Introduction to NFPA 86

The National Fire Protection Association (NFPA) establishes fire safety standards, including standards for the safe operation of processes. NFPA 86, the Standard for Ovens and Furnaces, addresses the safe operation of Class A, Class B ,Class C and Class D ovens, dryers, and furnaces, thermal oxidizers, and any other heated enclosure used for processing of materials and related equipment.

NFPA 86 is the Minimum Standard Required by Law

OSHA makes reference to NFPA 86 under paragraph 1910.107, the law related to coating processes utilizing flammable or combustible liquids. NFPA 86 is there- fore the minimum standard required by law, and should be applied in all processes falling under OSHA regulations.

In addition, Factory Mutual applies NFPA 86 when auditing insured facilities for compliance to acceptable safety standards.

Solvent Vapor Monitoring

This technical note focuses on the NFPA 86 requirements for solvent vapor monitoring in continuous process ovens in which flammable liquids (solvents and other compounds) are being vaporized. The number of industries and types of products falling into this category is very large, including paper, film and foil converting, printing, coating and laminating operations. In these processes, solvents are used to apply a coating or finish to substrate or raw material. The “wet” material is then run through an oven or dryer, where the solvents are vaporized, leaving behind finished product.

Safety Ventilation is Required to Stay Below 25% LFL

To prevent solvent vapor buildup, NFPA 86 requires continuous ventilation of the oven. This requirement is true for all continuous process ovens, including multiple zone ovens, as well as batch process ovens.

NFPA states the safety ventilation rate of continuous process ovens shall be designed, maintained, and operated to prevent the vapor concentration in the oven exhaust from exceeding 25 percent of the LFL. 1 Similar language is found regarding batch process ovens.

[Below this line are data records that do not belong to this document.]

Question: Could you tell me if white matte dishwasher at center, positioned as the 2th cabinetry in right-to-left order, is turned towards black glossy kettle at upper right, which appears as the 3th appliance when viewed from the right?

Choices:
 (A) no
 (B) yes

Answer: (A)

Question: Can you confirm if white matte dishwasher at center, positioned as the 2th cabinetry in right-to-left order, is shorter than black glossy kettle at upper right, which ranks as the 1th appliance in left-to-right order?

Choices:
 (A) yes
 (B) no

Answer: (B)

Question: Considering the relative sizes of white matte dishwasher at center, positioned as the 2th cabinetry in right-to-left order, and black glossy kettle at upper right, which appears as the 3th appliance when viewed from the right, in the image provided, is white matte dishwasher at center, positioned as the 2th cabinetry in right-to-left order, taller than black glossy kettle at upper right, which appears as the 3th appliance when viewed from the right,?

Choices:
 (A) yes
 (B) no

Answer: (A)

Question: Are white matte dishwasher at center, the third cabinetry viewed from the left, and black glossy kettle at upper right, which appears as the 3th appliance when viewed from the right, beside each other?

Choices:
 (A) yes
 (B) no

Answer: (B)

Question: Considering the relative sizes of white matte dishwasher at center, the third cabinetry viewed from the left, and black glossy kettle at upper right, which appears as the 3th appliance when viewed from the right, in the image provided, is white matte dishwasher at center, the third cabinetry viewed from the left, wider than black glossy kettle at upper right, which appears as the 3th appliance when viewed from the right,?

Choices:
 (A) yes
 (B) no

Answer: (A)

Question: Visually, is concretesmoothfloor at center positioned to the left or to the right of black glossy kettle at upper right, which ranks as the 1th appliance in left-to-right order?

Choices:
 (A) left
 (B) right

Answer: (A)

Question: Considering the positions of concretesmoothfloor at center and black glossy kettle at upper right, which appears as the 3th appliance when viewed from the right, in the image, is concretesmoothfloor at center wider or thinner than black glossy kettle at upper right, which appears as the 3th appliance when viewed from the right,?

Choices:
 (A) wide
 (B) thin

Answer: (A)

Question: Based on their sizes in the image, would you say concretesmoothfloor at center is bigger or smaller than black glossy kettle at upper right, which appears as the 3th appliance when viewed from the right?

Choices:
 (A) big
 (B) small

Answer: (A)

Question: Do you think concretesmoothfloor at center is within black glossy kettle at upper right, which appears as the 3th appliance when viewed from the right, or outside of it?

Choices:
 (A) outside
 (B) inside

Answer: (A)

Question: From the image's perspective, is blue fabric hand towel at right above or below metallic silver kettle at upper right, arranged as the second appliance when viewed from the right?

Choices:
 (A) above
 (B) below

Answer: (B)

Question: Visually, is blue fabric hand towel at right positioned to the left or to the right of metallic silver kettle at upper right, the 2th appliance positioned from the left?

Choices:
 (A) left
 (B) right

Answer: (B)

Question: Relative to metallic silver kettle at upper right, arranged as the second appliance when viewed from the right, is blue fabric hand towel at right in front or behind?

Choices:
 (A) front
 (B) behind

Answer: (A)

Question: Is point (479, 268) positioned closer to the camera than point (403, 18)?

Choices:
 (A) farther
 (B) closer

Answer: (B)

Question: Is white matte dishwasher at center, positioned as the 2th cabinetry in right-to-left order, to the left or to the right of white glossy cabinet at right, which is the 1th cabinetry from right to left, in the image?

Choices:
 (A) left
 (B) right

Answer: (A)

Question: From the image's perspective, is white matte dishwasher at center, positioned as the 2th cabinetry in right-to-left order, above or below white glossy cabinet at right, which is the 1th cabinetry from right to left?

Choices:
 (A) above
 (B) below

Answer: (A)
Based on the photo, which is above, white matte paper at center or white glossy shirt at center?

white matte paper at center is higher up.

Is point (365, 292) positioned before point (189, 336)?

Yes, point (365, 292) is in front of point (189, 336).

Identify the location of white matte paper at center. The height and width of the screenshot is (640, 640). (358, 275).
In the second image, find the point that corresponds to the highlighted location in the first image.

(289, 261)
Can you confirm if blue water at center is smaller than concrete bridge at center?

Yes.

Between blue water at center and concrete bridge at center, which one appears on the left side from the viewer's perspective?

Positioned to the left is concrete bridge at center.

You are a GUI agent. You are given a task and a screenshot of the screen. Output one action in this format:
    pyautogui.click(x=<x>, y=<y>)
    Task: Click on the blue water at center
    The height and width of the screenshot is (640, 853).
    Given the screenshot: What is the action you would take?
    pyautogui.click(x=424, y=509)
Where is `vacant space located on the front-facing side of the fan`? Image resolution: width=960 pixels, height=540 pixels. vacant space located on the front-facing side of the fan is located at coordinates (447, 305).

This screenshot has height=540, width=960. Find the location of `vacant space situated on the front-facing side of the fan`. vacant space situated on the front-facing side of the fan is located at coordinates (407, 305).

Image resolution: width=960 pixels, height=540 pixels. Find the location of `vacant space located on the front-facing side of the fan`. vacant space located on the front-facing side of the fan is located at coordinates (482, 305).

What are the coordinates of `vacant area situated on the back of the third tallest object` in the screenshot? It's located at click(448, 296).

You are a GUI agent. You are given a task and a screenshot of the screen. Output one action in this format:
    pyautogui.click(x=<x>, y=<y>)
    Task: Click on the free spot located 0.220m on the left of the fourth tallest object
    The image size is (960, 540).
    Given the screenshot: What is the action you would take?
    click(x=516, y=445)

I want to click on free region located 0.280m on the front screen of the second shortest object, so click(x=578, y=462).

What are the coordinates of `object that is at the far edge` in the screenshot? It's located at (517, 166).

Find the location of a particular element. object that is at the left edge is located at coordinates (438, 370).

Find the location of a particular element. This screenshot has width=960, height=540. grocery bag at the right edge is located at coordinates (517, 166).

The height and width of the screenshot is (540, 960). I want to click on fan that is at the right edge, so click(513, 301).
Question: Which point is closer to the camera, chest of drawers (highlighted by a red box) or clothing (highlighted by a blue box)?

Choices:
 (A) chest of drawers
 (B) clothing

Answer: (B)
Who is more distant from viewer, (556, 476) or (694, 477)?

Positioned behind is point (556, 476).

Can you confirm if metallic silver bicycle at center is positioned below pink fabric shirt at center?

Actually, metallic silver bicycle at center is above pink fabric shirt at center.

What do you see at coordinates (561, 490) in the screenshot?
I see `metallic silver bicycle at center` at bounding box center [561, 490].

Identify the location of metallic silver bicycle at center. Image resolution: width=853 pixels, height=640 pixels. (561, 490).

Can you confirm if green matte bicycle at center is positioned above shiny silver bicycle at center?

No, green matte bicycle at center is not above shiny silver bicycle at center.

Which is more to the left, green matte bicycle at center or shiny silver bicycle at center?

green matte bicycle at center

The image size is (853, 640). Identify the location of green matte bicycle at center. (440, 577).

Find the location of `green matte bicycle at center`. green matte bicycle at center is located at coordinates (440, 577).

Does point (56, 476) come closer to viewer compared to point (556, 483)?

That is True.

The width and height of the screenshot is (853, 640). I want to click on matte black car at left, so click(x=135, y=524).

Using Safety Ventilation Alone Can Result in Higher Operating Costs

It is important to note that the safety ventilation rate required to keep the solvent vapor concentration from exceeding 25% LFL is calculated based on the oven’s maximum solvent load. If the process typically runs below its maximum solvent load, then excess ventilation air is being run through the oven. This excess ventilation results in higher operating costs not only for heated air: it will also increase the cost of handling the exhaust air stream (which must be run through a VOC reduction system).

Safety Ventilation Alone Provides Only a Limited Margin of Safety

The ventilation-only method results in higher operating costs, yet provides only a limited margin of safety. The methods for calculating expected vapor concentration cannot take into account failures within the process itself, and there is no ability to shut down the process should such a failure occur. 

For example, an improperly welded damper can close too far, or the web can break and block the exhaust duct; solvent vapor will build up without warning, presenting a serious explosion hazard.

Continuous Solvent Vapor Monitoring Allows Operation Above 25% LFL

NFPA also states the safety ventilation rate shall be permitted to operate at a safety ventilation rate lower than that specified where a continuous solvent vapor concentration indicator and controller is provided in accordance with 11.6.10. For such installations, the continuous indicator and controller shall be arranged to alarm and shut down the oven heating systems or operate additional exhaust fans at a predetermined vapor concentration that shall not exceed 50 percent of the LFL.2 Similar language is found regarding batch process ovens.

In other words, when a continuous LFL monitor is installed, the oven can operate above 25%LFL but must shut down before exceeding 50%LFL.

LFL Monitoring Improves Safety

There is enormous benefit in knowing the actual concentration of solvent vapor present in the oven zone. Rather than relying on calculations, the vapor monitor provides real-time, actual conditions.

Should the concentration rise due to a failure in the process, the operator is notified immediately and the monitoring system can shut down the process before an explosive concentration is achieved.

LFL Monitoring Reduces Operating Costs while Enhancing Productivity

When vapor concentrations can rise above 25% LFL, the amount of heated air needed to ventilate the oven can be reduced, resulting in lower operating energy costs. Or the ventilation rate can be maintained but the throughput can be increased, improving productivity.

In addition, the lower ventilation rate means that there is a lower amount of exhaust air that must be handled by the VOC reduction system. In some cases, the VOC reduction system may be smaller in size or may require less fuel to operate (because the higher vapor concentration in the process exhaust can be used as fuel).